# Anyone interested in a Southwest Florida Make and Take?



## sharpobject

Myself and Doombuddy live in Naples, FL along with Matrixmom. We miss the NJ/PA Make and Takes and would like to start having monthly Make and Takes here. I would like to schedule one fairly soon - before we're all going nuts with all the last minute stuff. And then have them monthly starting in December or January. I wouldn't mind having them at our house - although we can definitely take turns.

Who's interested???


----------



## DoomBuddy

We could just do a small project and show something we have done in the past.


----------



## Joiseygal

If you live in Florida and have the opportunity to attend this Make and Take than it would be definitely worth it! Elane and Ralph are very talented haunters and best of all they are very nice people. Hmmm...I wander how long it would take me to ride down to attend this Make and Take???


----------



## sharpobject

Joiseygal said:


> If you live in Florida and have the opportunity to attend this Make and Take than it would be definitely worth it! Elane and Ralph are very talented haunters and best of all they are very nice people. Hmmm...I wander how long it would take me to ride down to attend this Make and Take???

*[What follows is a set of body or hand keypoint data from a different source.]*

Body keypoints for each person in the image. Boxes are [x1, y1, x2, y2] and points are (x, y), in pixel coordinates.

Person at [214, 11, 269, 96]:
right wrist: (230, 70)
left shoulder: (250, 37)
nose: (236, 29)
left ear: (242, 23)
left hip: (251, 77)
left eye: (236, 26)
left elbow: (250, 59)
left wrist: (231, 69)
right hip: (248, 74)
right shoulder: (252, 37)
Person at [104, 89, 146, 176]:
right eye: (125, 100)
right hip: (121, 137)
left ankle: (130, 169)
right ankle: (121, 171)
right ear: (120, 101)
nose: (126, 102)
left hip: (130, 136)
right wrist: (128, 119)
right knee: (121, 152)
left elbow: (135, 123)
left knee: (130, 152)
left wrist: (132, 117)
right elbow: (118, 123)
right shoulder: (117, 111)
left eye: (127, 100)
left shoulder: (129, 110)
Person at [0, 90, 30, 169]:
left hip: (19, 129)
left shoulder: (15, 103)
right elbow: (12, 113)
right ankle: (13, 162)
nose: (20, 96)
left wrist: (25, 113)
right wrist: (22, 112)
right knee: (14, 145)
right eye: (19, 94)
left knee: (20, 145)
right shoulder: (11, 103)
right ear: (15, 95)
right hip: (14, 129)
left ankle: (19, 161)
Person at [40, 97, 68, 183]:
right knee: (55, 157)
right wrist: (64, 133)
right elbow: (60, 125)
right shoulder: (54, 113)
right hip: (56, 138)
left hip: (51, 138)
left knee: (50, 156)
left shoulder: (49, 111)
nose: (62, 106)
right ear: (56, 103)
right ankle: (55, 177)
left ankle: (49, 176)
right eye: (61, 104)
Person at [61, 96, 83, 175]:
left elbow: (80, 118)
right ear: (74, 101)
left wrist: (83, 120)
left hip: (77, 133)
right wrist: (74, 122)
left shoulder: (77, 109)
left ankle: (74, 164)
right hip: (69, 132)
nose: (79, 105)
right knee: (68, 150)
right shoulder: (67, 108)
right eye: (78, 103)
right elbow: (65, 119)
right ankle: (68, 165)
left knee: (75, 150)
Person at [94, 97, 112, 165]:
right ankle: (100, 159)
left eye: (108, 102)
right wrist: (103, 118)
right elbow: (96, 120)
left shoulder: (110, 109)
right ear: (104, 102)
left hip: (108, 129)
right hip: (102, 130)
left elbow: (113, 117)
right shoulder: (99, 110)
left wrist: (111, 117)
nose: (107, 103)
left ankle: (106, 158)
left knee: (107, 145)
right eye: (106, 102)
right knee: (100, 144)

Thanks for the compliments Sharon. I believe it would take you about 29 hours to drive. Maybe you should fly. You know you are welcome anytime. And if you don't make it down here soon - I will be very disappointed.


----------



## matrixmom

I can hardly wait. I know there alot of haunters in this neck of the swamp!


----------



## DoomBuddy

come on Sharon you can make a looong weekend out of it


----------



## DoomBuddy

When do you want to do this elaine?


----------



## BugFreak

I know this is an old thread but I'm up by Orlando and would love to take part in it if you all do one.


----------



## DoomBuddy

I will ask sharpobject to set a date.


----------



## sharpobject

Yippeeee - we finally got some interest. Now we can get this going. How about Saturday, November 30th? I know it's Thanksgiving weekend, but I thought that might be better. If you would rather get together before that - that's fine too. 

We have alot of space - so we can have it here in Naples. We have a couple couches if BugFreak doesn't want to drive here and back in the same day - you're welcome to stay here.

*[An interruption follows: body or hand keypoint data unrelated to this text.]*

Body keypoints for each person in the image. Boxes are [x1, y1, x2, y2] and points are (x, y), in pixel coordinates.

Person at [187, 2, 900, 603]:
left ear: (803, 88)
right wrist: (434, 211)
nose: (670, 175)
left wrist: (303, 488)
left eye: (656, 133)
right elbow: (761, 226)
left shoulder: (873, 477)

Do you want to jump right in? I've been dying to try monster mud. We can all do something small because I know it takes awhile to dry. Or if any of you have something else in mind - that's good too.


----------



## BobbyA

FYI Wish you had posted this when I lived in North Port (Brandon now). Dr Terroreyes hosts in Ocala a Florida haunters M&T and social in July (19th for 2014). I went last year. It's 100 miles each way for me, but I think worth the trip.


----------



## diggerc

Elane, See what you can dig up from this crowd.
http://floridahaunters.com/


----------



## sharpobject

Thanks for the info Carl. I had met DrTerrorEyes at the Halloween Extreme convention last year and he talked about his group. It sounds interesting - but they only meet once a year and it's quite a ways from here to attend.


----------



## Joiseygal

I hope you can get a group going in Florida!


----------



## Spyder

I know this is an old thread and maybe you all have already connected with the FLHaunters. Just wanted to let ya know we meet more often than once a year. Bill (Doc Terroreyes) does his M&T in Ocala but we do have other M&T's around the state. If ya haven't connected with anyone yet give a shout, the more the merrier!!


----------